» **WHAT YOU WILL DO**: Set down everything in the passage about Paula's Japanese teaching from "Paula saw an" down to "students was huge.", word for word.

TEXT BLOCK below:

In 2014 Paula was keen to see her school embrace languages in a serious way. She felt that raising
the profile of language learning fitted with the school’s focus on academic excellence.
Paula saw an advertisement for Teacher Professional Development Languages (TPDL) and saw the
opportunity to bring her LOTE (Languages Other than English) training up to date. Although Paula
had not taught Japanese she enrolled in TPDL to teach Japanese.
The difference that learning Japanese made to her students was huge.
In Paula’s class ‘were students that already presented with learning difficulties. Learning Japanese,
which is phonetic, and the fact that they were the only class receiving this instruction really made a
difference to their academic focus. Their confidence grew exponentially and this in turn affected
their other academic subjects through a renewed focus to learning’, Paula says.

End of TEXT BLOCK.
DATA FOR ANALYSIS below:

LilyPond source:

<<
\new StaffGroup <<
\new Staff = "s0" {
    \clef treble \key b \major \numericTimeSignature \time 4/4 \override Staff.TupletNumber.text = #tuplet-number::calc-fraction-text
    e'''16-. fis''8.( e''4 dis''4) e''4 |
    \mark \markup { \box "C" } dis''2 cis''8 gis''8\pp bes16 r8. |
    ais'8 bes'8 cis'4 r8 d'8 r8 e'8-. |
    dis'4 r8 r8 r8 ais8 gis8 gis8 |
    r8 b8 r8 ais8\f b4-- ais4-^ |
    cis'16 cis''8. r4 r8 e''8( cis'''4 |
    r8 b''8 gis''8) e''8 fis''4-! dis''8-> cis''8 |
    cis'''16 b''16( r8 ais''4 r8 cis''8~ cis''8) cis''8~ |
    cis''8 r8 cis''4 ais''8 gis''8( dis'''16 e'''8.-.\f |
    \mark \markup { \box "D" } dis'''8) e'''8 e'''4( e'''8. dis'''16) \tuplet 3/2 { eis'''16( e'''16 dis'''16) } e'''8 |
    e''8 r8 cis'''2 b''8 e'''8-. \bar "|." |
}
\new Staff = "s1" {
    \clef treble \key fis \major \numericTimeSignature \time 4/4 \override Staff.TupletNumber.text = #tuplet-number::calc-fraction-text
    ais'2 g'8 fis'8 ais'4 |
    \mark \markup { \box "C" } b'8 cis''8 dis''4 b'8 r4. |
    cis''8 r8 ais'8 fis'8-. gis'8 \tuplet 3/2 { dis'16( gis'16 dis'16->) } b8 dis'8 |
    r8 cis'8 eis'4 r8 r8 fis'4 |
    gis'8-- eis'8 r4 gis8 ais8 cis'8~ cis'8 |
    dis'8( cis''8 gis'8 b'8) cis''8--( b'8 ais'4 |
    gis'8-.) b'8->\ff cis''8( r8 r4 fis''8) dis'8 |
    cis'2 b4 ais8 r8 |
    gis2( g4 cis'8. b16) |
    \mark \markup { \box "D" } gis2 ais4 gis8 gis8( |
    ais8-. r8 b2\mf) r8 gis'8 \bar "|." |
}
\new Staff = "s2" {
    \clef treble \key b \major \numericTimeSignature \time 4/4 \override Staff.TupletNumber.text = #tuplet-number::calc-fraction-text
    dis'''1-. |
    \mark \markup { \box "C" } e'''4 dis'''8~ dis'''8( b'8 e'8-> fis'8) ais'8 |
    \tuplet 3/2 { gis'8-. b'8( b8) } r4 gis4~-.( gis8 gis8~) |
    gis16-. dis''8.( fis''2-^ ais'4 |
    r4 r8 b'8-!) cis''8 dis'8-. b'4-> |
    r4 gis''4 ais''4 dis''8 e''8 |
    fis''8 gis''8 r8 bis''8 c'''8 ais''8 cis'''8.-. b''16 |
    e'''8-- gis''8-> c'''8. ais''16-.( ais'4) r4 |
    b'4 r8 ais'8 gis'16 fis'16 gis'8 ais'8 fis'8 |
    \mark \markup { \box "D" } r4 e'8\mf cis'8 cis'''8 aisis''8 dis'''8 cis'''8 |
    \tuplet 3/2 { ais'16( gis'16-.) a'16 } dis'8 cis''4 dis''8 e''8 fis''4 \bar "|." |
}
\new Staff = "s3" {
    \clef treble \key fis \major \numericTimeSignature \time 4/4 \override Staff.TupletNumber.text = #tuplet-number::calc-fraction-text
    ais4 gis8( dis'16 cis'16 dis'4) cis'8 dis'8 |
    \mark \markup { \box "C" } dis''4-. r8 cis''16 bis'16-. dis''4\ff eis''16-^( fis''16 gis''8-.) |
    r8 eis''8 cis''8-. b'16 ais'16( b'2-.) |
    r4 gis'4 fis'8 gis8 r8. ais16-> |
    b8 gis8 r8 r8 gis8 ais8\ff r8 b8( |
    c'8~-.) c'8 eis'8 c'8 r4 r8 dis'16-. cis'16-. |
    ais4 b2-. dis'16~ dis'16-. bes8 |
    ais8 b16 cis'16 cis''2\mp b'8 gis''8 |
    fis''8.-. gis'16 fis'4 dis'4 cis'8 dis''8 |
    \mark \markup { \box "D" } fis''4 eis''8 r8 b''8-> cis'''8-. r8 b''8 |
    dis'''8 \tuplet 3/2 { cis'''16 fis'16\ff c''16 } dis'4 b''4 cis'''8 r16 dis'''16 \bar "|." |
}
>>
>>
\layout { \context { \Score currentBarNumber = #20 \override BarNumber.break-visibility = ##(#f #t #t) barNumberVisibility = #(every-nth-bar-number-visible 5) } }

End of DATA FOR ANALYSIS.

» **TASK ANSWER**:
Paula saw an advertisement for Teacher Professional Development Languages (TPDL) and saw the
opportunity to bring her LOTE (Languages Other than English) training up to date. Although Paula
had not taught Japanese she enrolled in TPDL to teach Japanese.
The difference that learning Japanese made to her students was huge.